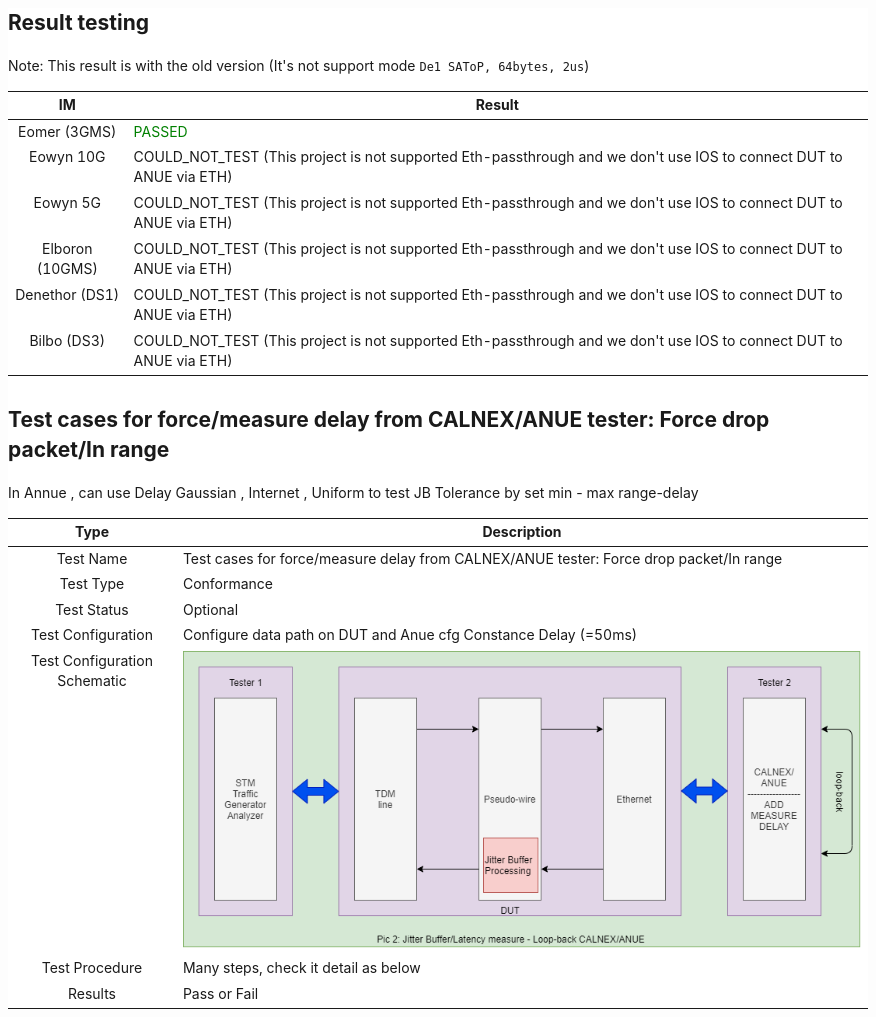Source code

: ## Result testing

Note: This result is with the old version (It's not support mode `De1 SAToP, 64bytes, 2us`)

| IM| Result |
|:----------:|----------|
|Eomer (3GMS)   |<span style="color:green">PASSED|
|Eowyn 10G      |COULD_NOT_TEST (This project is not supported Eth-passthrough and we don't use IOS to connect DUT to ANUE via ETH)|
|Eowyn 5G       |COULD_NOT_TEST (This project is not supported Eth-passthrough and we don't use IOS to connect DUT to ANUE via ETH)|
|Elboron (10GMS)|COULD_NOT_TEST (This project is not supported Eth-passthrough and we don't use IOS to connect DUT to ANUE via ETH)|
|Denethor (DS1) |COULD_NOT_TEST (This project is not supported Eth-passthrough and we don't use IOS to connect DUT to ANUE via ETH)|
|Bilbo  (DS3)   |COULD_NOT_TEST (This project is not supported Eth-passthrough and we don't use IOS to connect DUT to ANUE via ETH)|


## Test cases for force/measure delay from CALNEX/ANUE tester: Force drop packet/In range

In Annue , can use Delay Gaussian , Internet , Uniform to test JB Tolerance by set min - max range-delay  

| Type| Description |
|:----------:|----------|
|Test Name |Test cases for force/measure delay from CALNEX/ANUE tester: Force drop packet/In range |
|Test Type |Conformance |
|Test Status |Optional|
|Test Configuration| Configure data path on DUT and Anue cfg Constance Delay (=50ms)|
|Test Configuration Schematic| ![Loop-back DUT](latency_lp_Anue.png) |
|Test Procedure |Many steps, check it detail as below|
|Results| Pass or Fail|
-------
Reply with only the number of lines in the entries that contain the word "Force".

2